“O Brasil está maduro para enfrentar a escala 6×1”, diz o presidente da Câmara, Hugo Motta. Ele enviou a proposta sobre o tema para análise da CCJ / Foto: Vinicius Loures/Câmara dos Deputados
O Congresso Nacional voltou a discutir uma pauta que mexe diretamente com a vida de milhões de brasileiros: o possível fim da escala de trabalho 6×1. A proposta, que prevê reduzir a jornada semanal e ampliar o descanso dos trabalhadores, reacende um debate antigo, mas cada vez mais atual diante das transformações do mercado e do próprio conceito de qualidade de vida. Hoje, o modelo predominante no país permite jornadas de até 44 horas semanais, com seis dias de trabalho para apenas um de descanso. Trata-se de uma estrutura consolidada ao longo de décadas, especialmente em setores como comércio, serviços e turismo. No entanto, mudanças sociais, tecnológicas e comportamentais têm colocado esse formato sob questionamento.
Tendência mundial
Os defensores da proposta argumentam que o Brasil precisa acompanhar uma tendência mundial de valorização do equilíbrio entre trabalho e vida pessoal. Estudos internacionais mostram que jornadas menores podem aumentar a produtividade, reduzir afastamentos por saúde e melhorar o desempenho profissional.
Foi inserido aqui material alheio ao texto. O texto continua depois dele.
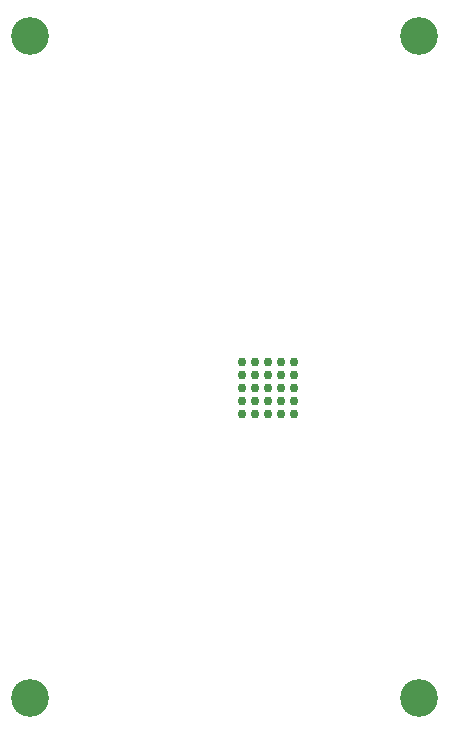
<source format=gbs>
G04*
G04 #@! TF.GenerationSoftware,Altium Limited,Altium Designer,21.2.1 (34)*
G04*
G04 Layer_Color=16711935*
%FSTAX24Y24*%
%MOIN*%
G70*
G04*
G04 #@! TF.SameCoordinates,7A998B52-B5E4-4745-A7E4-E824AC8E6B76*
G04*
G04*
G04 #@! TF.FilePolarity,Negative*
G04*
G01*
G75*
%ADD51C,0.1261*%
%ADD52C,0.0296*%
D51*
X247134Y274727D02*
D03*
X260126D02*
D03*
Y25268D02*
D03*
X247134Y25268D02*
D03*
D52*
X255953Y263861D02*
D03*
Y263428D02*
D03*
Y262995D02*
D03*
Y262562D02*
D03*
Y262129D02*
D03*
X25552Y263861D02*
D03*
Y263428D02*
D03*
Y262995D02*
D03*
Y262562D02*
D03*
Y262129D02*
D03*
X255086Y263861D02*
D03*
Y263428D02*
D03*
Y262995D02*
D03*
Y262562D02*
D03*
Y262129D02*
D03*
X254653Y263861D02*
D03*
Y263428D02*
D03*
Y262995D02*
D03*
Y262562D02*
D03*
Y262129D02*
D03*
X25422Y263861D02*
D03*
Y263428D02*
D03*
Y262995D02*
D03*
Y262562D02*
D03*
Y262129D02*
D03*
M02*

</source>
Além disso, há a expectativa de que a redistribuição das horas trabalhadas possa estimular a geração de novos empregos.
Impacto
Por outro lado, o debate está longe de ser consenso. Representantes do setor produtivo alertam para o impacto econômico da medida, especialmente para pequenos e médios empresários. A necessidade de contratar mais funcionários, reorganizar turnos ou arcar com custos adicionais pode pressionar margens já apertadas, principalmente em segmentos que funcionam todos os dias, como o varejo, a construção civil e a agricultura.
Desafio na aprovação
No campo político, a proposta enfrenta um caminho complexo. Por se tratar de uma mudança constitucional, exige ampla maioria no Congresso, o que torna a aprovação um desafio. A tendência mais realista, caso o projeto avance, é a adoção de uma transição gradual, permitindo que empresas e trabalhadores se adaptem ao novo modelo ao longo dos anos. Por outro lado, há também a questão dos dividendos políticos, justamente num período eleitoral.
Mais discussão
O debate sobre o fim da escala 6×1 vai além de números e planilhas econômicas. Ele revela uma discussão mais profunda sobre o modelo de desenvolvimento que o país deseja construir. De um lado, a busca por competitividade e sustentabilidade financeira das empresas. De outro, a valorização do tempo livre, da saúde mental e das relações familiares. No fim das contas, o desafio do Brasil não será apenas decidir se trabalha menos, mas como trabalhar melhor. E essa resposta não virá apenas da legislação, mas da capacidade de diálogo entre governo, empresários e trabalhadores para construir um equilíbrio que permita crescimento econômico sem abrir mão da qualidade de vida.